[Dataset records]
┌──

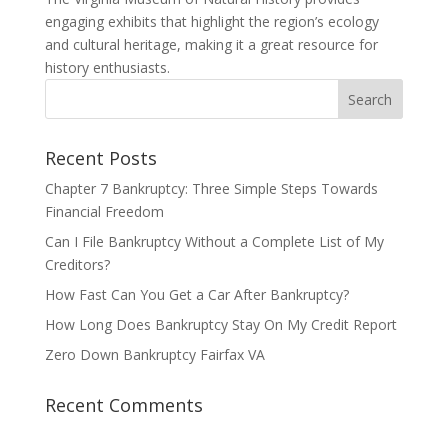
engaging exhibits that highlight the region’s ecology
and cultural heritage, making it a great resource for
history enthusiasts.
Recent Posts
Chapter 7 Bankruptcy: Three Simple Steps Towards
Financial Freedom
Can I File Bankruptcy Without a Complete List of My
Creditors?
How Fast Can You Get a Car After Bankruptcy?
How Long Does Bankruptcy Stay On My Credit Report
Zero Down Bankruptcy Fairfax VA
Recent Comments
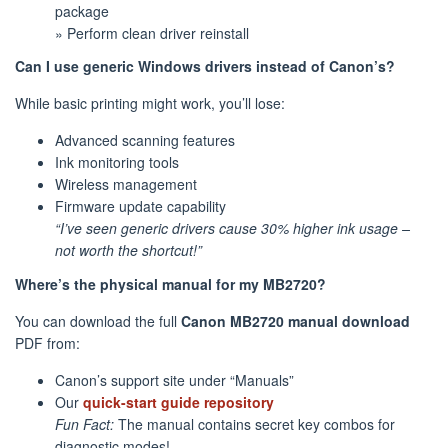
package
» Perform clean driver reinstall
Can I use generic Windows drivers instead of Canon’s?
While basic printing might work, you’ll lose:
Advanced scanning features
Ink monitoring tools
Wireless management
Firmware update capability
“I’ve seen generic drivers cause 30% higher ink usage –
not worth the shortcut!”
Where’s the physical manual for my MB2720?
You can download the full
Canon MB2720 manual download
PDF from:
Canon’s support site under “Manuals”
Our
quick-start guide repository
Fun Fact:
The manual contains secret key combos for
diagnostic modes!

└──
┌──

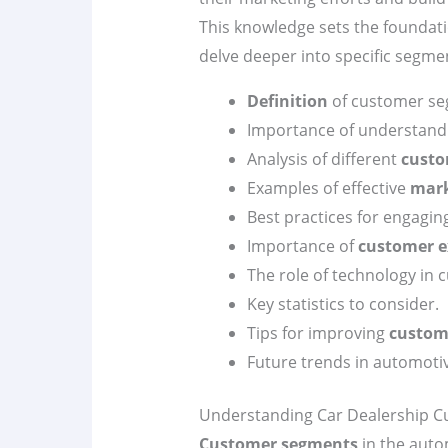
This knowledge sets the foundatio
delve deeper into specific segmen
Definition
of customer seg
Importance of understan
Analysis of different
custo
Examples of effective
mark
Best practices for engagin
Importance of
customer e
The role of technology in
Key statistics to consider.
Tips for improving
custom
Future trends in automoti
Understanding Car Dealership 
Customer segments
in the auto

└──

All that is needed is the exact run of lines above from the line containing "The role of technology in" through the line containing "in the auto", both of them included.

The role of technology in
Key statistics to consider.
Tips for improving
custom
Future trends in automoti
Understanding Car Dealership 
Customer segments
in the auto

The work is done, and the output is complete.